The Court of Appeal in Civil Appeal No. 165 of 1996 between Gurdev Singh Birdi and Marinder Singh Ghatora and Abubakar Madhbuti, Tunoi, JA (as he then was) said;
“However, the appellants’ conduct has been such as to render it inequitable for specific performance to be granted...There was no evidence that prior to the filing of the suit the applicants tendered the balance of the purchase price to the respondent. This only confirms that they were never ready, able
and willing to carry out their part of the contract. Secondly, the appellants simply could not raise the balance of the purchase price on or before the specified time and were in fact in breach of the agreement. Thirdly, the nature of the property and the surrounding circumstances make it inequitable to grant the relief of specific performance. The contract not having been completed within the period fixed for completion, it would be oppressive, unjust and financially injurious to require the respondent, who has not been guilty of laches nor inordinate delay, to part with his property, more than four years after the event when its current value has materially appreciated”.

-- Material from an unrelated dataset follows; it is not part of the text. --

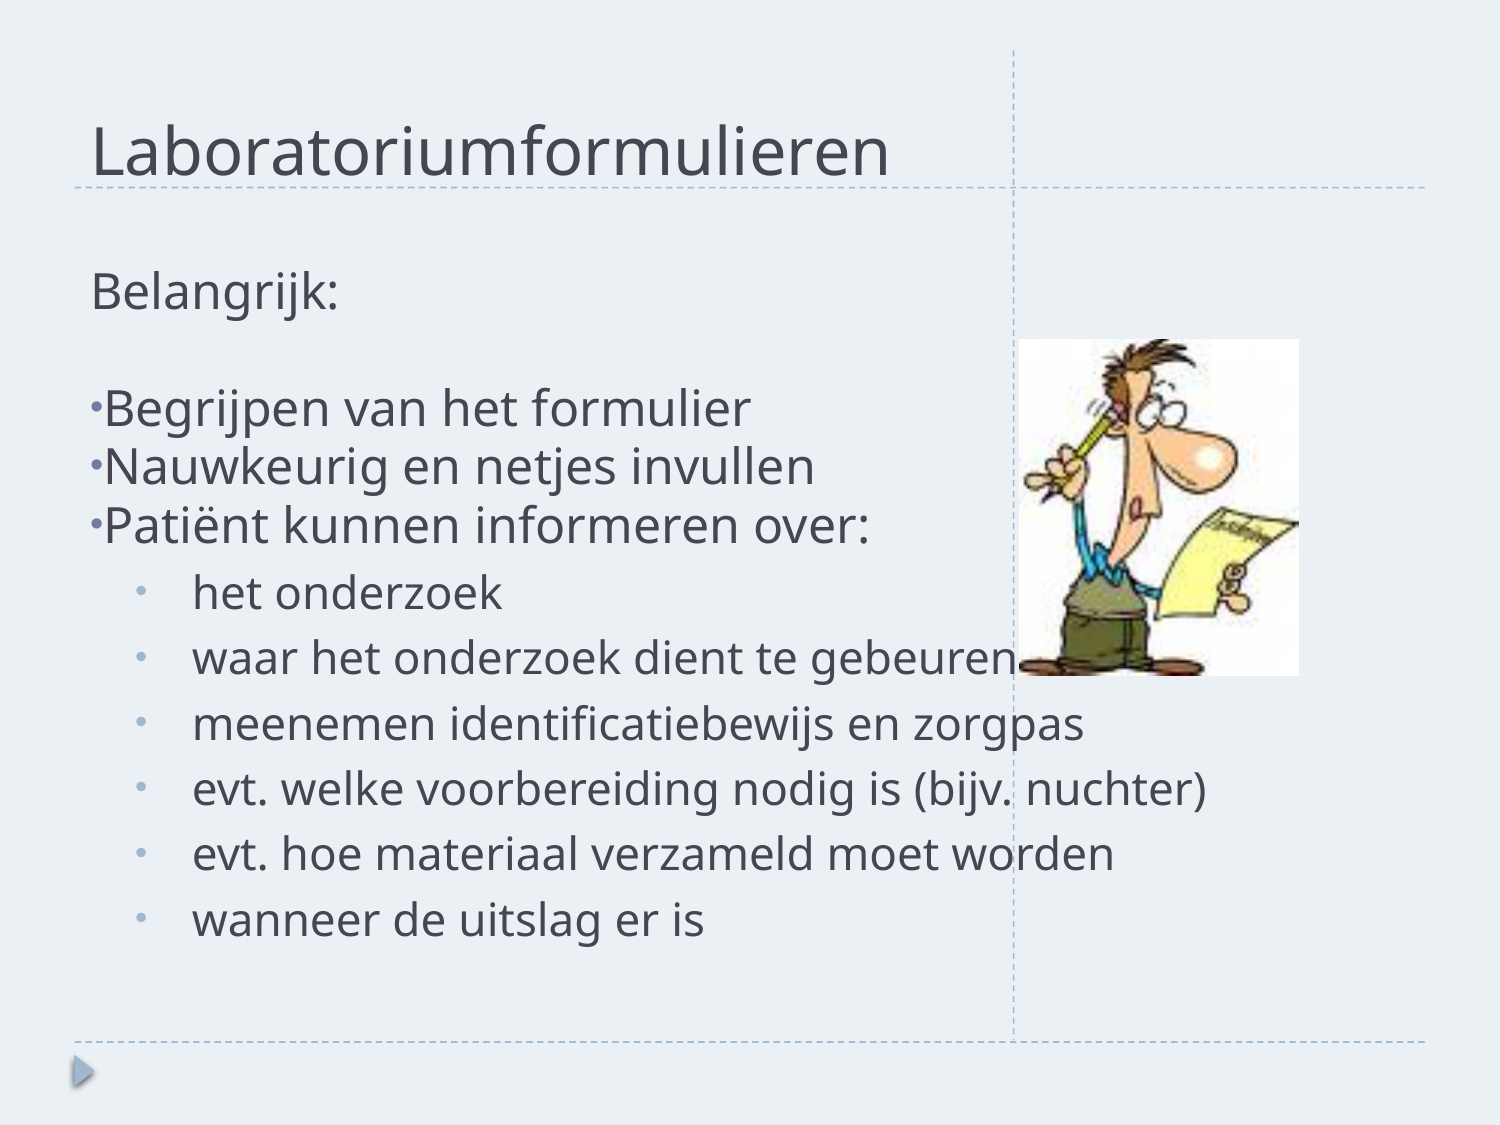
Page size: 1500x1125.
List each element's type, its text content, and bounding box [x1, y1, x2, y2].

list Belangrijk: Begrijpen van het formulier Nauwkeurig en netjes invullen Patiënt kunnen informeren over: het onderzoek waar het onderzoek dient te gebeuren meenemen identificatiebewijs en zorgpas evt. welke voorbereiding nodig is (bijv. nuchter) evt. hoe materiaal verzameld moet worden wanneer de uitslag er is [74, 207, 1365, 1006]
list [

Likewise, I find that the payment of the purchase price was not completed on or during the specified time which was way back in 2012. Even though the property was transferred to the defendant and he is currently the registered owner, it would be oppressive, unjust and financially injurious to require the plaintiff, to part with his property, more than eight years after the event when its current value has materially appreciated. On the other hand, the plaintiff can also not benefit from the amount already received by him especially when he continued to receive money from the defendant as late as 2015 as per the documentary evidence produced in court. It is the finding of this court that there is a breach of contract on the part of the defendant in this case. I find that the plaintiff has proved his case on a balance of probabilities and I grant the following orders;
1. That the plaintiff is to refund the sum of Kshs 950,000/= paid to him by the defendant within the next 90 (ninety) days from today.
2. Thereafter Cancellation of the defendant as the proprietor of L.R. No. Isukha/Lubao/2952 due to breach of the contractual terms of the agreement dated the 3rd day of August, 2012.
3. Each party to bear their own costs of the suit.
It is so ordered.
DELIVERED, DATED AND SIGNED ON THE 28TH DAY OF APRIL 2020.